Pero, en fin, que se acabó la desconexión. Captura ha vuelto. Y yo, también.
Con la llegada de todo nuevo curso siempre trato de buscarme cosas o planes que me motiven para poder sobrellevar esta dichosa rutina que nos acaba atropellando. Micromomentos de felicidad que me acaban produciendo muchas cosas al alcance de mi mano. Así que os voy a dejar alguna pista.

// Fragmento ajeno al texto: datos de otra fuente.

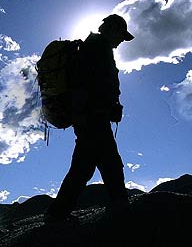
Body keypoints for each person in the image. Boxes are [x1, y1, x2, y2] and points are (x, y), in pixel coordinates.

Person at [45, 14, 135, 222]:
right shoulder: (97, 48)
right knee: (110, 163)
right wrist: (82, 114)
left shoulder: (96, 48)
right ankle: (120, 207)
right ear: (112, 28)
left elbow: (96, 85)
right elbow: (81, 84)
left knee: (82, 168)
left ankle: (57, 214)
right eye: (122, 35)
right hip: (91, 118)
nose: (122, 40)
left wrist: (110, 108)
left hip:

Una de las cosas que más me suelen motivar es ponerme algún momento que me genere ilusión en la semana. Como una meta. Así la consigo partir y todo se me hace más llevadero. Por ejemplo, reservar un jueves por la tarde para la noche de tacos de Casa Capicúa, cuando me toca trabajar el finde. O comprar algo rico para hacer una cena de picoteo un día entre semana, que no requira mucha faena. Y si quieres copiar el plan, tengo el sitio ideal. Pásate por La Bottega, la tiendecita italiana que hay dentro del mercado de Rojas Clemente. Y hazme caso, llévate estas cosas: salami picante cortado bien fino, mortadela de Bolonia con pistachos, también cortada finísima. Algo de coppa y, sobre todo, coppiete, unas tiras de cerdo seco, adobadas con hinojo y pimentón picante que te van a flipar. Completa con una bandejita de queso gorgonzola o una burrata fresca y ábrete un vino en casa. No hay que hacer nada más, sólo disfrutar. Te va a arreglar la semana. O el fin de semana. Hazme caso. Ah y tienen tiramisú para llevar y lasaña y parmiggiana de berenjena. Una delicia. Como la atención de Andrea, que se toma su tiempo para cada cliente.

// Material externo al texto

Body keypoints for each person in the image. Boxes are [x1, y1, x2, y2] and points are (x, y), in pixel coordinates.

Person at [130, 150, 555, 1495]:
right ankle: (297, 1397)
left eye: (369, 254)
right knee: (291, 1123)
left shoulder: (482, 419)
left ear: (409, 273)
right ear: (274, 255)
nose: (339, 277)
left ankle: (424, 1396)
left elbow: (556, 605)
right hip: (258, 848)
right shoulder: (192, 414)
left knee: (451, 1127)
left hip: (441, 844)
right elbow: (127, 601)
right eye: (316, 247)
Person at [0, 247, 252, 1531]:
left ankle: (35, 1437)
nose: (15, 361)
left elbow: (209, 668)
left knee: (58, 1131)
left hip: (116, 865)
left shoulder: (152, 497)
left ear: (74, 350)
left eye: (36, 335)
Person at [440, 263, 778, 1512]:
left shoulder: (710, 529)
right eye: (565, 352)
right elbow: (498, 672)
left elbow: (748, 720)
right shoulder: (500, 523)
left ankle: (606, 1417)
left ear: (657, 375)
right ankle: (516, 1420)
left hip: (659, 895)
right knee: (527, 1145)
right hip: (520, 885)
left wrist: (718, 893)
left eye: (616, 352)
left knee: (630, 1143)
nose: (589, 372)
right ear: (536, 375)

Este verano he volado ligera de equipaje, a pesar de lo que os contaba de que en un vuelo interno low cost, a la vuelta, tuve que pagar unos yenes de más. Pero el neceser, por ejemplo, lo he llevado con lo justo. Y de maquillaje ya ni hablamos. A la gira asiática sólo volaron conmigo dos productos. Un corrector de ojeras de Armani (que no cambio por nada en el mundo) y el pintalabios de U/1st rojo Carmen. Este último me lo regaló Gemma Martínez, que está detrás de toda la estrategia de marca del producto, en Ten Women. Pero yo que soy muy de pintalabios rojo he desterrado todos los demás porque, con este, los labios no se resecan y lo puedo usar de colorete porque su formulación es la pera. Básicamente porque no es un pintalabios al uso, sino un sérum de labios rojo como retinol, ácido hialurónico, aceite de argán y de jojoba y manteca de karité. Os lo recomiendo como clienta, no porque me lo regalara Gemma, que por aquel entonces ni me conocía. Ahora, me he hecho fan de la marca y ya estoy enganchada al rimmel y al colorete, que me he comprado religiosamente. Porque me cuido tanto la cara que lo que menos me apetece es tapármela con potingues. Hacéos un regalo y dejad de comprar chorradas hechas no sé dónde. Venden online y en algunas tiendas guays de tu ciudad. Fíate de mí si te gusta lo sutil y el efecto buena cara.